I borrowed chairs for the audience from a nearby temple.  Mike and I built a light booth out of circuit breakers, and placed a chair next to it on a block build to display sculpture.  My stereo and his speakers were our sound system.  I gathered props and put them on display (My idea was that a prop from each scene would be on exhibit in the gallery, the most noteworthy of which was an authentic victrola I had borrowed from a friend.)

But the biggest challenge was the table.  There was a beautiful, handmade wood table that belonged to the gallery which I had made part of the set.  It looked wonderful.  But it was heavy.  And the actors who had to carry it on and offstage (offstage being a balcony/fire escape) felt that perhaps we should just rent a regular goddamn table.  One of the actors, Mr. Brown, spoke for the company.

“Also, we really shouldn’t charge on opening,” he said.  “Since we’ll be working with the table for the first time.”

I caved.
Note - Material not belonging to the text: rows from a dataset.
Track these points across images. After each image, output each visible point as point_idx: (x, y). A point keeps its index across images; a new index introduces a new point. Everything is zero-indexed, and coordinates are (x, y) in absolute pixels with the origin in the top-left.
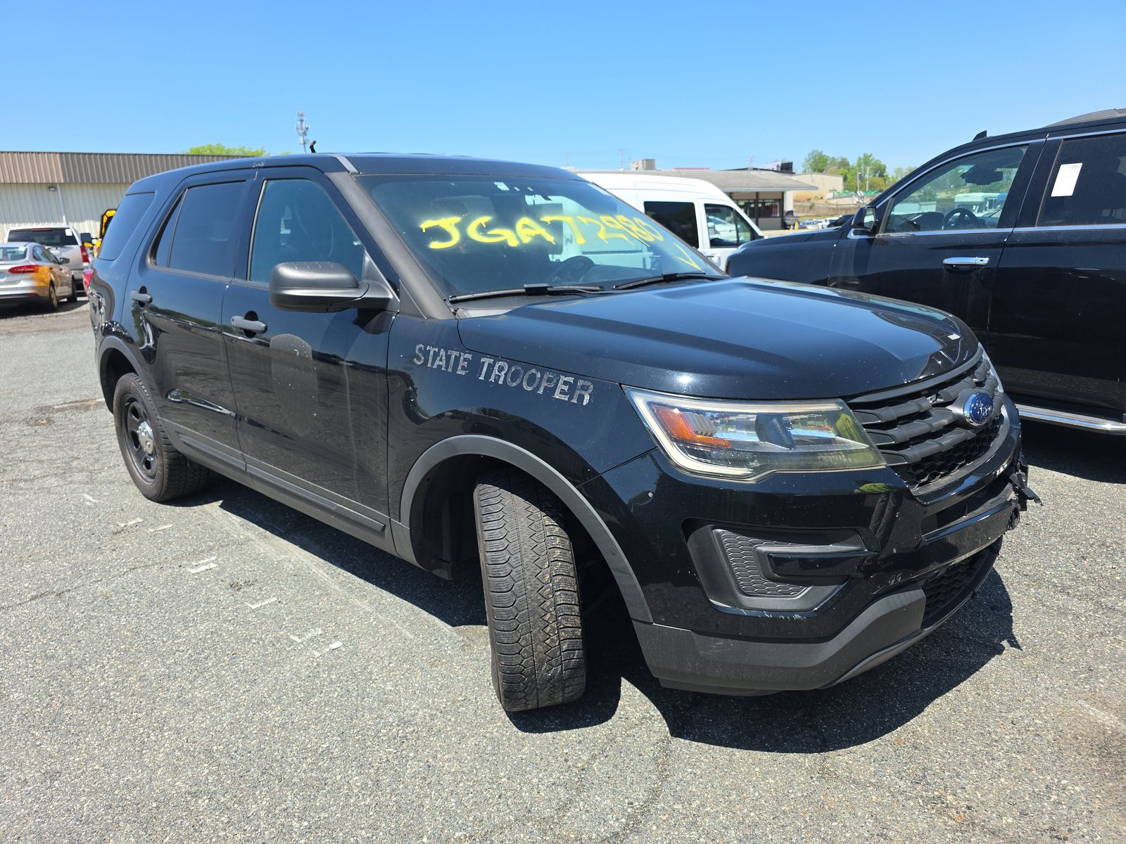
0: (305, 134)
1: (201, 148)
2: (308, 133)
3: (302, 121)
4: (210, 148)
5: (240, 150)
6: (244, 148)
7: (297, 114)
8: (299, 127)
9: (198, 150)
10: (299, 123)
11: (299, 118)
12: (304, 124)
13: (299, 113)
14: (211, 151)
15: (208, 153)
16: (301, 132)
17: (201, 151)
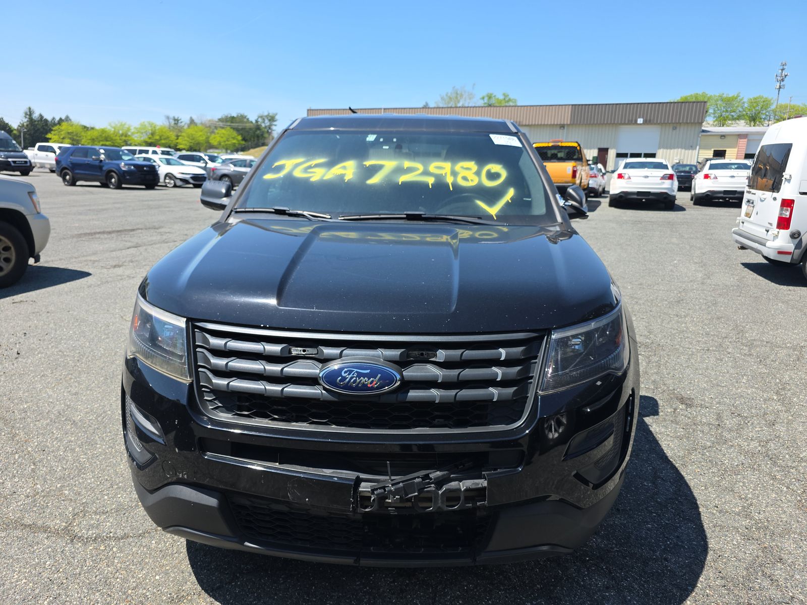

I rented a new table.  I called the first show a preview and made the five-dollar entrance fee optional.  Harmony was restored.  But going home after that final rehearsal, I collapsed in despair.

“I never, never want to do this again,” I told Mike.

We opened the next day.  It was a great success—and not just with my grandmother, who declared she would attend every single performance (which she did).  Despite our preview night and low ticket price, I actually made money—about $80.  And the audience seemed genuinely enthusiastic.  Due to word of mouth, our final performance was sold out.

Well, maybe one more time, I thought…

While loading out of the gallery, I knocked over a display dummy.  It smashed a small window.  Replacement cost: $80.  So much for making money in the theater.